### [WHAT THE TASK ASKS]
Copy every line of the listing below word for word.

== DATASET EXTRACT ==

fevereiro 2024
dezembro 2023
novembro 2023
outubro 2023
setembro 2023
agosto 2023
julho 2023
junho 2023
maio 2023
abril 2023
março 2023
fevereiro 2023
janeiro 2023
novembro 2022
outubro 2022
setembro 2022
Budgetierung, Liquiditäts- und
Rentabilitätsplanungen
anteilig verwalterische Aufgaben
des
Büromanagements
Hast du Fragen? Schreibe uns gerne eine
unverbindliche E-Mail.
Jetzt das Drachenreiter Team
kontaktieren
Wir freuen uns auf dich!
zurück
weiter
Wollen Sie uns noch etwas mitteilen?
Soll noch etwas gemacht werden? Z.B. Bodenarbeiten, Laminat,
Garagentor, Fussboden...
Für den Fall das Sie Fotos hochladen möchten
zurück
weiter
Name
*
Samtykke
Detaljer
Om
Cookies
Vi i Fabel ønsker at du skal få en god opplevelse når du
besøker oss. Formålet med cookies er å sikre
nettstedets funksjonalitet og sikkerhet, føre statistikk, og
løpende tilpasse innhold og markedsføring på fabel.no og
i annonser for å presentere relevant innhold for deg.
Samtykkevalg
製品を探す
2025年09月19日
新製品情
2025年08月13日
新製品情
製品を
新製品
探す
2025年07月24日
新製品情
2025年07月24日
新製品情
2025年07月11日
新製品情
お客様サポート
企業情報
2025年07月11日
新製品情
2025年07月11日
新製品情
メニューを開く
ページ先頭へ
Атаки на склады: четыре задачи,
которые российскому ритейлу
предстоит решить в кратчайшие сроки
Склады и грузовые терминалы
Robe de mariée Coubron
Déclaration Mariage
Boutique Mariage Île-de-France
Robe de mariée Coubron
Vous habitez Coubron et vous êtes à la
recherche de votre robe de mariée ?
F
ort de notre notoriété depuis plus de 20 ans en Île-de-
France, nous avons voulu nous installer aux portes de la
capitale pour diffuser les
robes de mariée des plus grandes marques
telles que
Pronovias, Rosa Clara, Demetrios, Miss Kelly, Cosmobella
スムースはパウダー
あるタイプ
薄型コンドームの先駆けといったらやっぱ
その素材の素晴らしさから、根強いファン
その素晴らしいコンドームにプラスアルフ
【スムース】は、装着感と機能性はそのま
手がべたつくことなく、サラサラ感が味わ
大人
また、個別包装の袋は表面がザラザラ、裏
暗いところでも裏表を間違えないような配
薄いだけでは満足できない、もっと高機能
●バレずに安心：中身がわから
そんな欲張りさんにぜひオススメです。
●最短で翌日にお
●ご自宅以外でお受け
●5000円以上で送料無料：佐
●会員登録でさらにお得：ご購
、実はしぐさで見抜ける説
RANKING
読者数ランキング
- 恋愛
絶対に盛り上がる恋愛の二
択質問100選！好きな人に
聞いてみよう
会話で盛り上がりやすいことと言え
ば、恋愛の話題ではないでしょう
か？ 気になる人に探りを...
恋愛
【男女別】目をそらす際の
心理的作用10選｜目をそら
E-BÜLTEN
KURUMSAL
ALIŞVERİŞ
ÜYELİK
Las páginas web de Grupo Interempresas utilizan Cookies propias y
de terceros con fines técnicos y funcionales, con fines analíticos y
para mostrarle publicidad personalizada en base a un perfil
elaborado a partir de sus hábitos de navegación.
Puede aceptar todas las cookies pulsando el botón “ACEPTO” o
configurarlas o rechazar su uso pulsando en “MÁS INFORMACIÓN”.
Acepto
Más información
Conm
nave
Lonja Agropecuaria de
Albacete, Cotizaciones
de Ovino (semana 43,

===

### [REPLY]
fevereiro 2024
dezembro 2023
novembro 2023
outubro 2023
setembro 2023
agosto 2023
julho 2023
junho 2023
maio 2023
abril 2023
março 2023
fevereiro 2023
janeiro 2023
novembro 2022
outubro 2022
setembro 2022
Budgetierung, Liquiditäts- und
Rentabilitätsplanungen
anteilig verwalterische Aufgaben
des
Büromanagements
Hast du Fragen? Schreibe uns gerne eine
unverbindliche E-Mail.
Jetzt das Drachenreiter Team
kontaktieren
Wir freuen uns auf dich!
zurück
weiter
Wollen Sie uns noch etwas mitteilen?
Soll noch etwas gemacht werden? Z.B. Bodenarbeiten, Laminat,
Garagentor, Fussboden...
Für den Fall das Sie Fotos hochladen möchten
zurück
weiter
Name
*
Samtykke
Detaljer
Om
Cookies
Vi i Fabel ønsker at du skal få en god opplevelse når du
besøker oss. Formålet med cookies er å sikre
nettstedets funksjonalitet og sikkerhet, føre statistikk, og
løpende tilpasse innhold og markedsføring på fabel.no og
i annonser for å presentere relevant innhold for deg.
Samtykkevalg
製品を探す
2025年09月19日
新製品情
2025年08月13日
新製品情
製品を
新製品
探す
2025年07月24日
新製品情
2025年07月24日
新製品情
2025年07月11日
新製品情
お客様サポート
企業情報
2025年07月11日
新製品情
2025年07月11日
新製品情
メニューを開く
ページ先頭へ
Атаки на склады: четыре задачи,
которые российскому ритейлу
предстоит решить в кратчайшие сроки
Склады и грузовые терминалы
Robe de mariée Coubron
Déclaration Mariage
Boutique Mariage Île-de-France
Robe de mariée Coubron
Vous habitez Coubron et vous êtes à la
recherche de votre robe de mariée ?
F
ort de notre notoriété depuis plus de 20 ans en Île-de-
France, nous avons voulu nous installer aux portes de la
capitale pour diffuser les
robes de mariée des plus grandes marques
telles que
Pronovias, Rosa Clara, Demetrios, Miss Kelly, Cosmobella
スムースはパウダー
あるタイプ
薄型コンドームの先駆けといったらやっぱ
その素材の素晴らしさから、根強いファン
その素晴らしいコンドームにプラスアルフ
【スムース】は、装着感と機能性はそのま
手がべたつくことなく、サラサラ感が味わ
大人
また、個別包装の袋は表面がザラザラ、裏
暗いところでも裏表を間違えないような配
薄いだけでは満足できない、もっと高機能
●バレずに安心：中身がわから
そんな欲張りさんにぜひオススメです。
●最短で翌日にお
●ご自宅以外でお受け
●5000円以上で送料無料：佐
●会員登録でさらにお得：ご購
、実はしぐさで見抜ける説
RANKING
読者数ランキング
- 恋愛
絶対に盛り上がる恋愛の二
択質問100選！好きな人に
聞いてみよう
会話で盛り上がりやすいことと言え
ば、恋愛の話題ではないでしょう
か？ 気になる人に探りを...
恋愛
【男女別】目をそらす際の
心理的作用10選｜目をそら
E-BÜLTEN
KURUMSAL
ALIŞVERİŞ
ÜYELİK
Las páginas web de Grupo Interempresas utilizan Cookies propias y
de terceros con fines técnicos y funcionales, con fines analíticos y
para mostrarle publicidad personalizada en base a un perfil
elaborado a partir de sus hábitos de navegación.
Puede aceptar todas las cookies pulsando el botón “ACEPTO” o
configurarlas o rechazar su uso pulsando en “MÁS INFORMACIÓN”.
Acepto
Más información
Conm
nave
Lonja Agropecuaria de
Albacete, Cotizaciones
de Ovino (semana 43,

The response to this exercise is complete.